3863 Guilhem Bichot	2010-05-14
      Fix for BUG#53298 "wrong result with semijoin (no semijoin strategy chosen)".
     @ mysql-test/r/subselect3.result
        Without the fix, we were comparing the cost of first-considered plan
        "t11,t12,t21,t22" (with materialization scan for (t11,t12)) with the
        cost of partial plan "t11,t12,t22" (inner joins). Yes, inner joins,
        because when we considered that partial plan, cur_dups_producing_tables
        was 0 (had not been reset, which is the bug): this said that no
        semijoin strategy was needed so inner join was used.
        "t11,t12,t22" was then pruned by the heuristic of
        optimizer_prune_level=1, because it had a higher record count.

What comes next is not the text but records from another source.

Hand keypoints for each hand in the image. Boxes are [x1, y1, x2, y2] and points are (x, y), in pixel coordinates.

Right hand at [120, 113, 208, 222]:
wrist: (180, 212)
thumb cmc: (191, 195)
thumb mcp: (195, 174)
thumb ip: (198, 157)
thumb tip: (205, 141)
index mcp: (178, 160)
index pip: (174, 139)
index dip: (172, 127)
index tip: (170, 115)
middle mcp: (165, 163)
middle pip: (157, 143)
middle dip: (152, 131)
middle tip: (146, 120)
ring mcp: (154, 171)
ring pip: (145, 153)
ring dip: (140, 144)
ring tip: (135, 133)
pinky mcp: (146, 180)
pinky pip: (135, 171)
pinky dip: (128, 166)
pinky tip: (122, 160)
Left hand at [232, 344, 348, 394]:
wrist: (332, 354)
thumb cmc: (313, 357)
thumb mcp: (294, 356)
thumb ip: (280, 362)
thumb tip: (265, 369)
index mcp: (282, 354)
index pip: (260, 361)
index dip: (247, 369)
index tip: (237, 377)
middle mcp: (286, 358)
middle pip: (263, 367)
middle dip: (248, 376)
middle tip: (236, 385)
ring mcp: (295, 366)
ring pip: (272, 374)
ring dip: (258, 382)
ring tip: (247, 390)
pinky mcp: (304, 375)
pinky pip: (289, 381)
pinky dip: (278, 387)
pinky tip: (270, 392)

        With the fix, when considering "t11,t12,t22" we correctly realize that
        this needs a semijoin strategy, choose materialization scan, and go
        down to "t11,t12,t22,t21", which is less costly than
        "t11,t12,t21,t22" (11.986 vs 12). Hence the plan change.

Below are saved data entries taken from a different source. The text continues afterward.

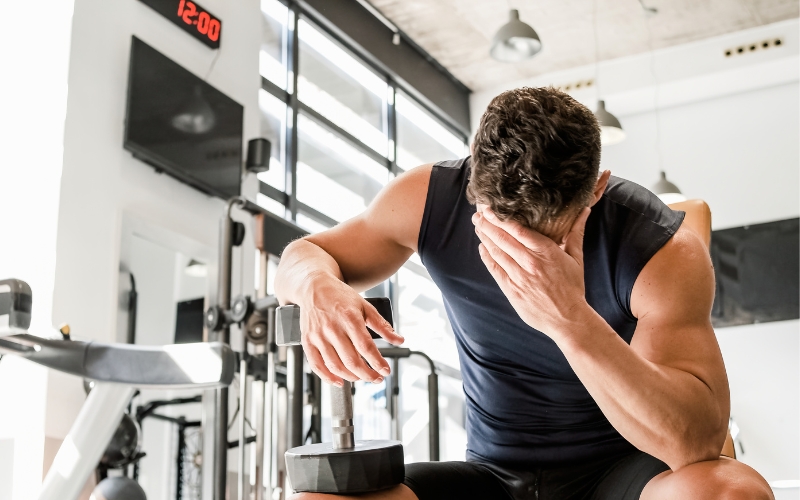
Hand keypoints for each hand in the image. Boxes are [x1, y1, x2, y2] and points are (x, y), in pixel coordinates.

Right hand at [298, 274, 404, 386]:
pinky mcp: (307, 341)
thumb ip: (382, 325)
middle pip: (351, 360)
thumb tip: (399, 340)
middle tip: (376, 378)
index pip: (366, 347)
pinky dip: (327, 377)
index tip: (385, 371)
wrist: (314, 287)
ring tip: (361, 377)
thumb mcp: (365, 306)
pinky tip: (339, 381)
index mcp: (349, 318)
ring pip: (335, 366)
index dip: (377, 362)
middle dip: (367, 374)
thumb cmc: (341, 297)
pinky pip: (316, 365)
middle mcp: (332, 328)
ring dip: (351, 377)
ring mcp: (318, 336)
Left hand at [472, 207, 591, 339]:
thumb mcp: (576, 258)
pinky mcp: (511, 290)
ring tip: (478, 225)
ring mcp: (519, 277)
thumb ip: (576, 232)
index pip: (518, 229)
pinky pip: (495, 270)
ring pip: (497, 252)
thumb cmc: (573, 287)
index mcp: (546, 251)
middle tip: (477, 213)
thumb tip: (584, 210)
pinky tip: (482, 247)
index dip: (501, 218)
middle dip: (488, 224)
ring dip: (485, 237)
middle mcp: (530, 263)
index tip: (490, 208)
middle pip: (503, 239)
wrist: (567, 319)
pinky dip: (487, 257)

     @ mysql-test/r/subselect4.result
        before the code fix, the final select would return two rows (1 and 1).
     @ mysql-test/r/subselect_sj2.result
        Before the code fix, EXPLAIN showed a wrong plan: adding two Australian towns to table t1, each of them
        having a population greater than 5MB, led the SELECT to return Australia twice (duplicate);
        after this fix, Australia would be returned once.
     @ mysql-test/t/subselect4.test
        test for bug
     @ sql/sql_select.cc
        In the bug's scenario, t3 and t4 are inner tables of the semijoin. t4 is pulled out
        (functionally dependent), but t3 is not. As we thus have one inner table left,
        we need a semijoin strategy; without semijoin strategy, the semijoin just becomes
        a plain join, leading to duplicate rows. Why didn't we have a semijoin strategy:
        - plan search would first choose this order: t4,t3,t1,t2, with duplicate weedout
        as semijoin strategy. As this handles the semijoin fully, join->cur_dups_producing_tables
        is 0 (as a result of choosing duplicates weedout in advance_sj_state() for plan's last
        table t2).
        - then plan search evaluates plan t4,t3,t2,t1: it first computes its cost, then in
        avdance_sj_state(), as join->cur_dups_producing_tables is still 0 (the bug),
        it believes that semijoin inner tables have been handled already, so doesn't feel
        obliged to choose a semijoin strategy, so this plan has no strategy, and as its
        cost is lower than that of t4,t3,t1,t2, it is chosen. A plan without a strategy,
        thus duplicates.
        The fix: move JOIN::cur_dups_producing_tables to POSITION (which tracks the
        optimization state at the partial plan's stage); as the function
        comment of advance_sj_state() says, "no undo is necessary" then. When
        we are about to look at the first table, we don't have duplicate-producing
        tables yet (=0); when we go to table N+1, we inherit the same duplicate-
        producing tables (=pos[-1].etc), and we add more tables if we hit a
        semijoin nest, and we remove tables when we pick a semijoin strategy.
     @ sql/sql_select.h
        move JOIN::cur_dups_producing_tables to POSITION
[20 May 2010 10:04] Bugs System
Pushed into 6.0.14-alpha (revid:alik@sun.com-20100520100225-oe4iuu5kuzsx0knq) (version source revid:alik@sun.com-20100520100057-rmn5y3o3ij726bm7) (merge vers: 6.0.14-alpha) (pib:16)
[21 May 2010 14:18] Guilhem Bichot
this has reached 6.0-codebase as well as the next-mr-opt-backporting tree.
[21 May 2010 14:20] Guilhem Bichot
"For some queries having subqueries in the WHERE clause (semijoin), the semijoin was wrongly transformed into an inner join leading to excess rows in the result"
[22 May 2010 14:20] Paul Dubois
Noted in 6.0.14 changelog.
[16 Aug 2010 6:39] Bugs System
Pushed into mysql-next-mr (revid:alik@sun.com-20100816062819-bluwgdq8q4xysmlg) (version source revid:alik@sun.com-20100816062612-enatdwnv809iw3s9) (pib:20)
[13 Nov 2010 16:14] Bugs System
Pushed into mysql-trunk 5.6.99-m5 (revid:alexander.nozdrin@oracle.com-20101113155825-czmva9kg4n31anmu) (version source revid:vasil.dimov@oracle.com-20100629074804-359l9m9gniauxr94) (merge vers: 5.6.99-m4) (pib:21)
[23 Nov 2010 3:28] Paul Dubois
Bug does not appear in any released 5.6.x version. No 5.6.1 changelog entry needed.